RE: Sitefinder II, the sequel...

From: Daniel Golding (no email)
Date: Tue Jul 11 2006 - 15:22:08 EDT

  • Next message: Randy Bush: "(2nd) Call for Volunteers for Mailing List Administration Panel"

    That's absolutely ridiculous. Enterprise IT organizations make decisions on
    behalf of their userbase all day. Frankly, I'd be shocked if many tried this
    out - most enterprises run their own DNS servers as part of an Active
    Directory scheme. In any case, those workstations belong to the enterprise
    and they can point them to whatever DNS servers they want.
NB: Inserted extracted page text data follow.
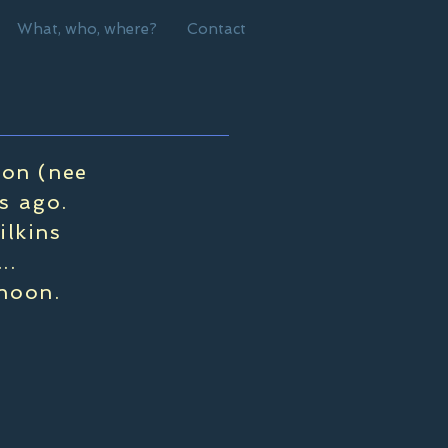
What, who, where?
Contact
son (nee
s ago.
ilkins
..
rnoon.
    For most end-users, their Internet access provider already selects their DNS
    caching server. ISPs are within their rights to do this - I'm surprised most
    broadband ISPs haven't done exactly what OpenDNS is doing to generate
    revenue.

    I'm sure if you look really hard, you can find something else to be outraged
    about. OpenDNS isn't it. I'm at a loss to explain why people are trying so
    hard to condemn something like this.

    - Daniel Golding

    > -----Original Message-----
    > From: [mailto:] On Behalf Of
    > Stephane Bortzmeyer
    > Sent: Tuesday, July 11, 2006 3:09 AM
    > To: Steve Sobol
    > Cc: Joseph Jackson;
    > Subject: Re: Sitefinder II, the sequel...
    >
    >
    > On Mon, Jul 10, 2006 at 11:19:51PM -0700,
    > Steve Sobol <> wrote
    > a message of 16 lines which said:
    >
    > > There's a big difference, of course, between INTENTIONALLY pointing
    > > your computers at DNS servers that do this kind of thing, and having
    > > it done for you without your knowledge and/or consent.
    >
    > As Steven Bellovin pointed out, most OpenDNS users will not choose it:
    > it will be choosen for them by their corporate IT department or by
    > their Internet access provider.